:: Text shown ::
- - -

English youths 'Europe’s worst at languages’: Just 9% of pupils have basic mastery of French compared with 42% elsewhere

  • UK is missing out on almost £50billion-a-year in lost contracts because of poor language skills among the workforce
  • English 15-year-olds came bottom of a table of 14 countries for competence in the main language taught in schools
  • Forty-four universities had scrapped language degrees since 2000.

By Laura Clark, Education Correspondent

English teenagers are the worst in Europe at speaking foreign languages with fewer than one in ten 15-year-olds competent in French.

A new report out today exposes Britain’s poor record at learning languages despite growing demand from employers.

A group of MPs and peers warns that the UK is missing out on almost £50billion-a-year in lost contracts because of poor language skills among the workforce.

A Department for Education spokesman said: 'After years of decline, our reforms are driving a languages revival in schools. We are making it compulsory for children to learn a foreign language from age seven to 14' (File photo)

A Department for Education spokesman said: 'After years of decline, our reforms are driving a languages revival in schools. We are making it compulsory for children to learn a foreign language from age seven to 14' (File photo)

The group’s report highlights European Commission research showing that English 15-year-olds came bottom of a table of 14 countries for competence in the main language taught in schools.

Just 9 per cent of English pupils had a basic mastery of French – the most commonly-taught language – while the average across 14 nations was 42 per cent.

 

The All-Party Parliamentary Group on Modern Languages also warned that the study of languages was in ‘deep crisis’ at A-level and languishing at a ‘record low’ in universities.

Forty-four universities had scrapped language degrees since 2000.

'The UK economy is already losing around £50billion a year in lost contracts because of lack of language skills in the workforce' (File photo)

'The UK economy is already losing around £50billion a year in lost contracts because of lack of language skills in the workforce' (File photo)

Language learning was increasingly ‘the preserve of an intellectual or affluent elite’ attending private schools, where more than two-thirds of teenagers studied the subject until the age of 16, compared with just 16 per cent in state schools. 

A manifesto published by the group called on the main political parties to value the study of languages as highly as maths and science. 

The UK needs a ‘national recovery programme’ to increase the numbers who can speak a language besides English.

‘English is an important world language but the latest cutting edge research shows that, in the 21st century, speaking only English is as much of a disadvantage as speaking no English,’ the report says.
The manifesto calls for all children to have achieved a ‘high quality language qualification’ by the time they finish secondary education.

There should also be a long-term commitment to ‘transforming the reputation of UK citizens as poor linguists, reluctant to value languages other than English’.

- - -

:: Written task 1 ::
Translate this sentence from the article on language skills above into Spanish: "The UK needs a ‘national recovery programme’ to increase the numbers who can speak a language besides English."
:: Written task 2 ::
Pick out each line of the listing below that contains the string "unit". Case counts.

- - -

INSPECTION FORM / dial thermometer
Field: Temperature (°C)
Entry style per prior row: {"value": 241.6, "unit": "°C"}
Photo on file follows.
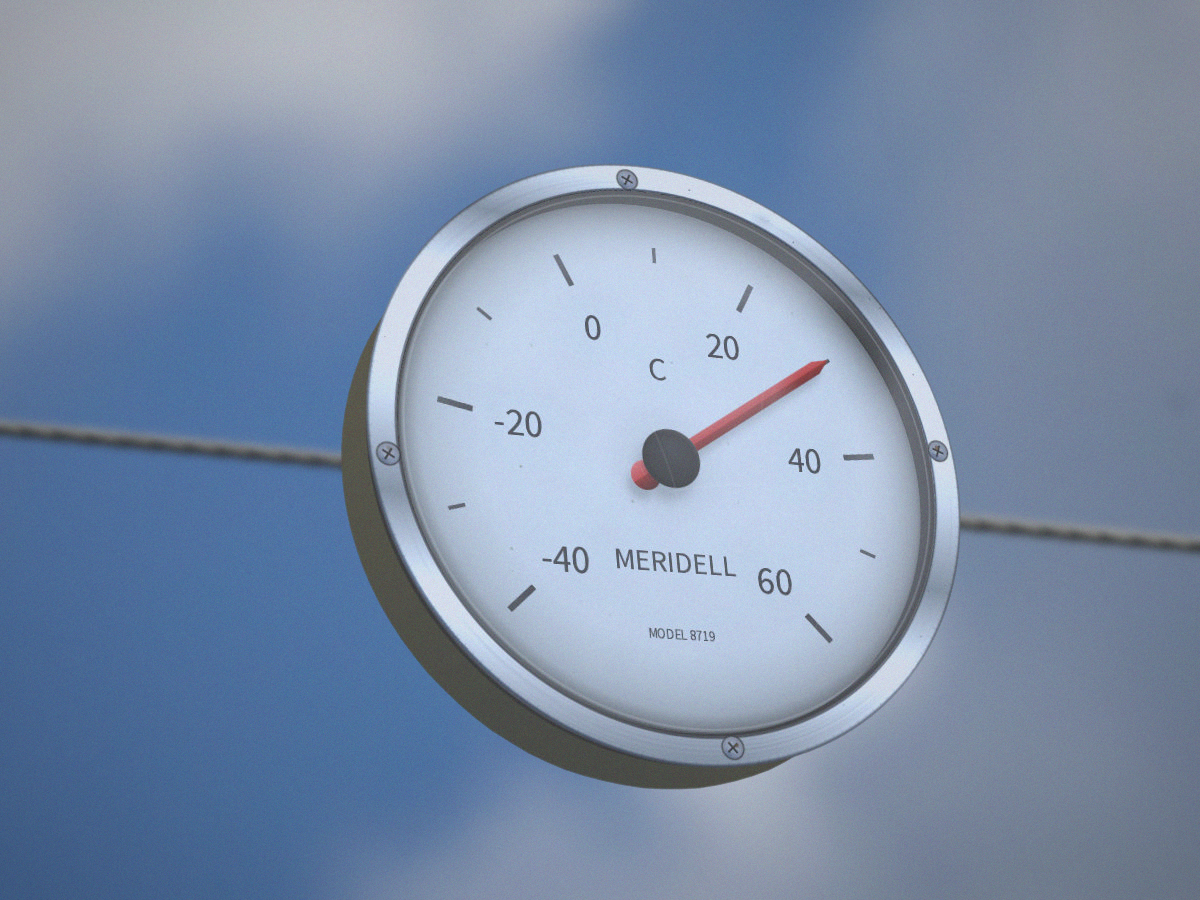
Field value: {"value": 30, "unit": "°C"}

- - -

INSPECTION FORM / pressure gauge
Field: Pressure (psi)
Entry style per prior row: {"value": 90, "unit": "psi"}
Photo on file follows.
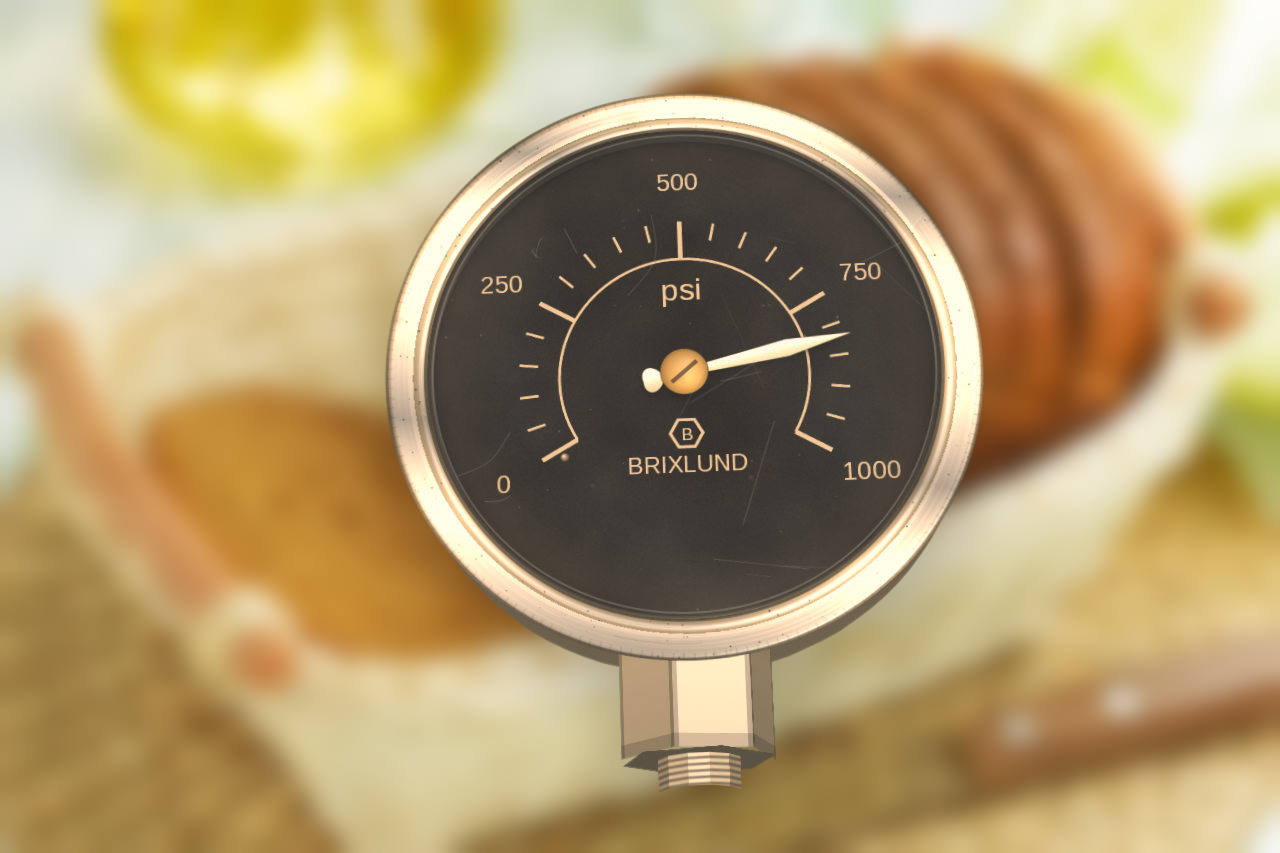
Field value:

- - -

:: Answer space 1 ::
El Reino Unido necesita un ‘programa nacional de recuperación’ para aumentar el número de personas que pueden hablar un idioma además del inglés.

:: Answer space 2 ::
Entry style per prior row: {"value": 241.6, "unit": "°C"}
Field value: {"value": 30, "unit": "°C"}
Entry style per prior row: {"value": 90, "unit": "psi"}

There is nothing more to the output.